FSB survey shows many small firms are looking to cut numbers.
The Federation of Small Businesses Voice of Small Business Index for the first quarter of 2011 has shown that small businesses’ employment intentions have weakened even though business confidence has improved since the end of 2010.
At the end of 2010, a balance of -2.5% of businesses thought they would have to make cuts to their employment levels. However, -6.5% actually decreased headcount during the quarter – showing that businesses are having to make tough decisions.
This comes as unemployment figures show both female and youth unemployment rose while the overall unemployment figure fell to 2.48 million in the three months to February. However, looking ahead to the next three months, businesses paint a more encouraging picture with fewer members reporting that they will decrease their headcount.
The FSB has called on the government to help businesses by extending the National Insurance Contributions holiday to the very smallest businesses. This would help small firms to take on staff – especially in those areas reliant on the public sector where unemployment is likely to rise further.

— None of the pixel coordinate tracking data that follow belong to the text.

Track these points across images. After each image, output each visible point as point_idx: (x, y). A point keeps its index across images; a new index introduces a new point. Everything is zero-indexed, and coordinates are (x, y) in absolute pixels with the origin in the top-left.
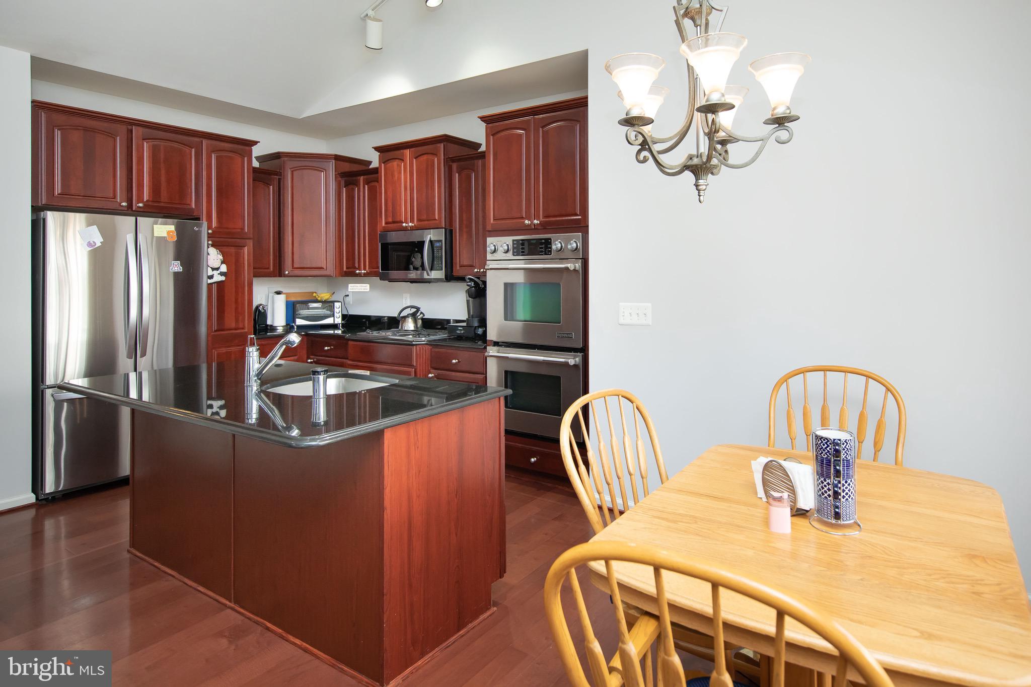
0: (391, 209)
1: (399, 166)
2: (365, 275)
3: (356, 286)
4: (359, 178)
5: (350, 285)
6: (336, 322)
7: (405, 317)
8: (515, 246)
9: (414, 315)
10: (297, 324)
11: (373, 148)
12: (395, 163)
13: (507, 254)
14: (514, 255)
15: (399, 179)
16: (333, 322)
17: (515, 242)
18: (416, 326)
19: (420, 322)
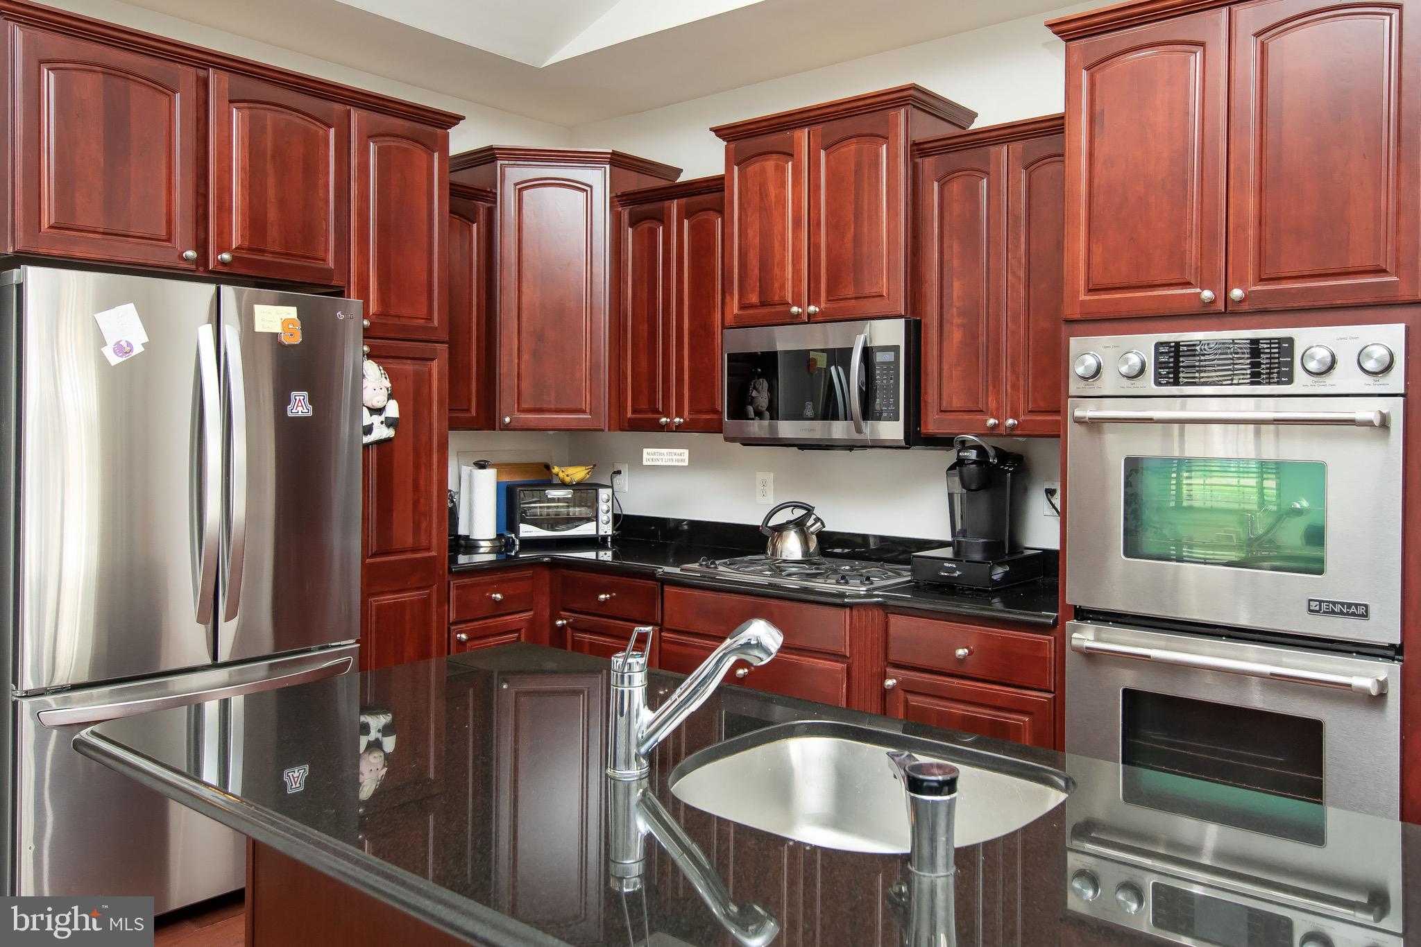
0: (757, 272)
1: (781, 170)
2: (679, 429)
3: (661, 454)
4: (667, 203)
5: (646, 451)
6: (601, 533)
7: (780, 529)
8: (1163, 359)
9: (799, 524)
10: (522, 534)
11: (711, 129)
12: (770, 164)
13: (1137, 382)
14: (1158, 383)
15: (781, 201)
16: (594, 532)
17: (1162, 350)
18: (806, 552)
19: (813, 544)
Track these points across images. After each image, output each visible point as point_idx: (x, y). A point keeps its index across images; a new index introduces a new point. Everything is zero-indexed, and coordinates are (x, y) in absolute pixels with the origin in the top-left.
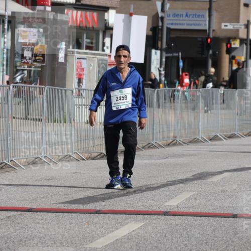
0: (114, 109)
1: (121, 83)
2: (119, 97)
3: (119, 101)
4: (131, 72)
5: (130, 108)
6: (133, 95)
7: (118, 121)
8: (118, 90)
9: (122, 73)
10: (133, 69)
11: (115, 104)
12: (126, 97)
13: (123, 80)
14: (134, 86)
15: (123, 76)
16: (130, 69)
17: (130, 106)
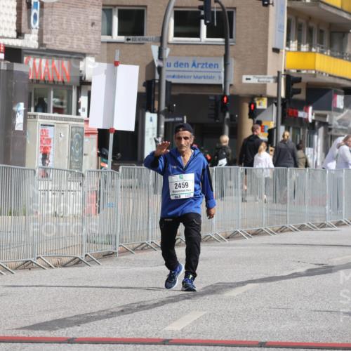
0: (172, 198)
1: (182, 167)
2: (178, 183)
3: (179, 189)
4: (194, 156)
5: (192, 198)
6: (196, 182)
7: (178, 213)
8: (178, 176)
9: (183, 156)
10: (197, 152)
11: (173, 192)
12: (187, 185)
13: (184, 164)
14: (198, 172)
15: (185, 159)
16: (193, 151)
17: (192, 195)
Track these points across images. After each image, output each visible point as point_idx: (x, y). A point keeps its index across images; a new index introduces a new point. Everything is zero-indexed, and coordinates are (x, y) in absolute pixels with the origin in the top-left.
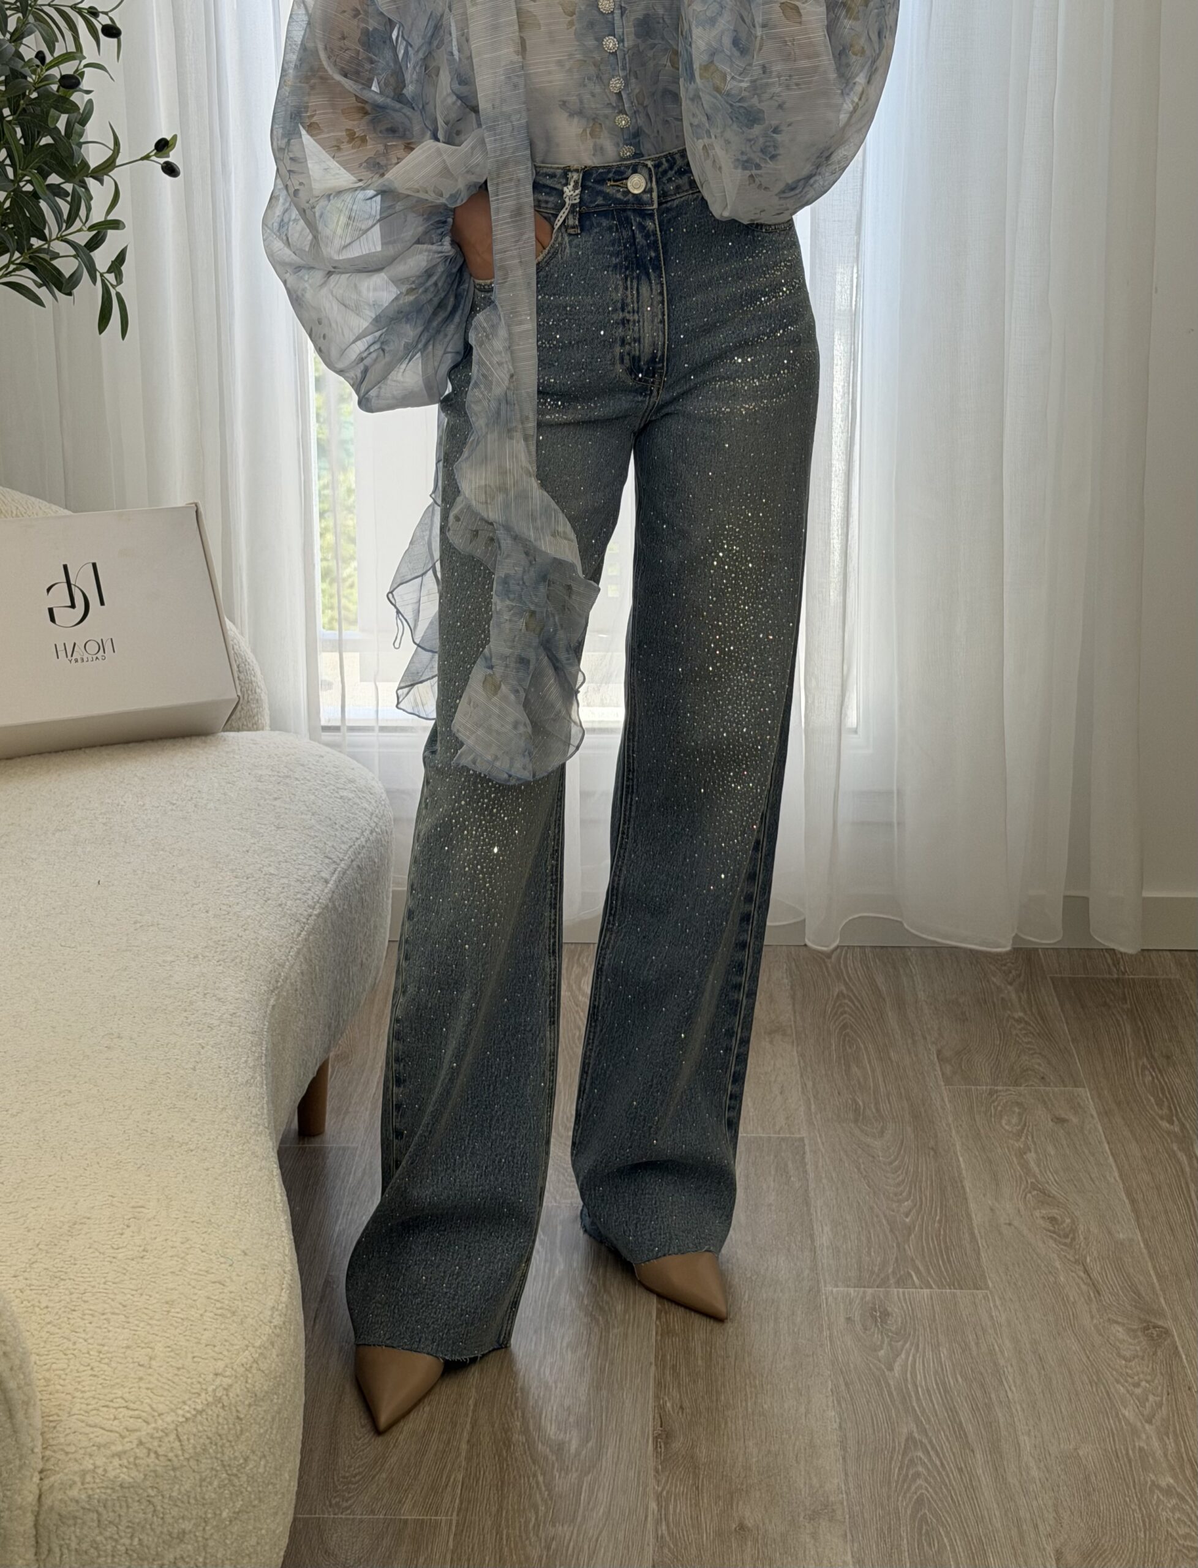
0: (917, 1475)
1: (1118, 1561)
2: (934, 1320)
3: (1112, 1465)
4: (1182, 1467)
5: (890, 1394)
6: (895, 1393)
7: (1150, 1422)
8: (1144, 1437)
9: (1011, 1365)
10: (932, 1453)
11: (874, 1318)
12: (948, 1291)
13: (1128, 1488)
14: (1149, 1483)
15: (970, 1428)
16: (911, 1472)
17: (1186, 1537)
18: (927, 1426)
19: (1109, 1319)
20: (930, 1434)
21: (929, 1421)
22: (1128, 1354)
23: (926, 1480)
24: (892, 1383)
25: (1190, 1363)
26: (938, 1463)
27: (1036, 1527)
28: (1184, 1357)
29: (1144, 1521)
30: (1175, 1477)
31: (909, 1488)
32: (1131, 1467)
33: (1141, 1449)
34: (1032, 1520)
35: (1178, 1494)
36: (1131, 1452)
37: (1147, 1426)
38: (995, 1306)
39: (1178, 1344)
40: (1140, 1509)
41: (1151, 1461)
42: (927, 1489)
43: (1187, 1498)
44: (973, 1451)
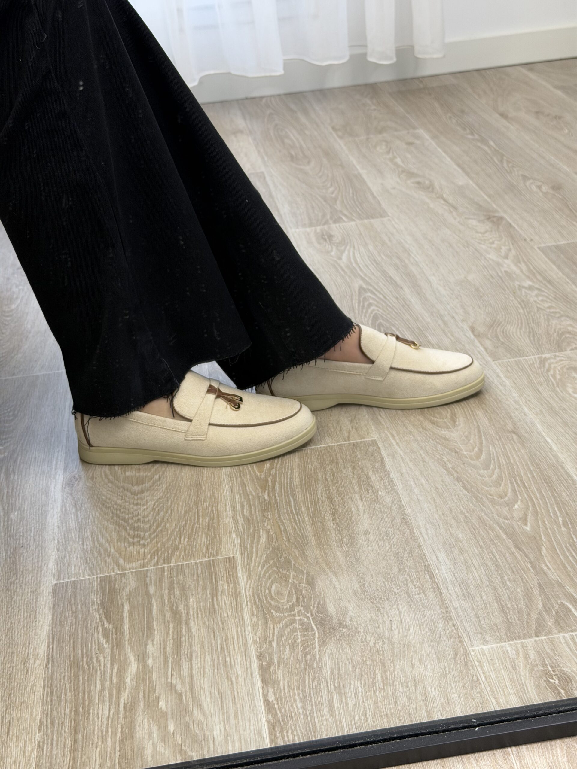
0: (370, 305)
1: (512, 325)
2: (361, 234)
3: (491, 282)
4: (534, 275)
5: (343, 270)
6: (346, 270)
7: (506, 257)
8: (505, 266)
9: (414, 247)
10: (376, 293)
11: (325, 240)
12: (366, 221)
13: (504, 289)
14: (517, 286)
15: (398, 279)
16: (366, 304)
17: (550, 307)
18: (370, 281)
19: (466, 218)
20: (373, 284)
21: (370, 278)
22: (482, 231)
23: (376, 306)
24: (342, 265)
25: (521, 229)
26: (381, 297)
27: (453, 317)
28: (517, 228)
29: (520, 304)
30: (531, 280)
31: (367, 312)
32: (502, 280)
33: (506, 272)
34: (449, 314)
35: (537, 289)
36: (500, 274)
37: (506, 261)
38: (396, 223)
39: (511, 222)
40: (516, 299)
41: (514, 276)
42: (378, 310)
43: (543, 289)
44: (401, 288)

Small business confidence, which the Small Business Index measures, rose for the first time to +6.7% in the first quarter, after falling in each quarter in 2010. This perhaps indicates that the economy will return to growth when GDP figures are released at the end of the month, so avoiding a technical recession. In total 36% of small firms expect overall business performance to improve in the next three months.
However, across the UK, business confidence is weakest in those areas heavily dependent on the public sector. Small firms in Northern Ireland are least confident at 25% and Wales is second lowest at -11%. This gives further clout to the need to extend the NICs holiday.
FSB national chairman John Walker said: “The fact that more small businesses had to lose staff in this quarter than they anticipated is a worry, especially as female and youth unemployment both edge towards a million. If the government truly wants the private sector to pick up the slack that its austerity measures create, small businesses need a helping hand."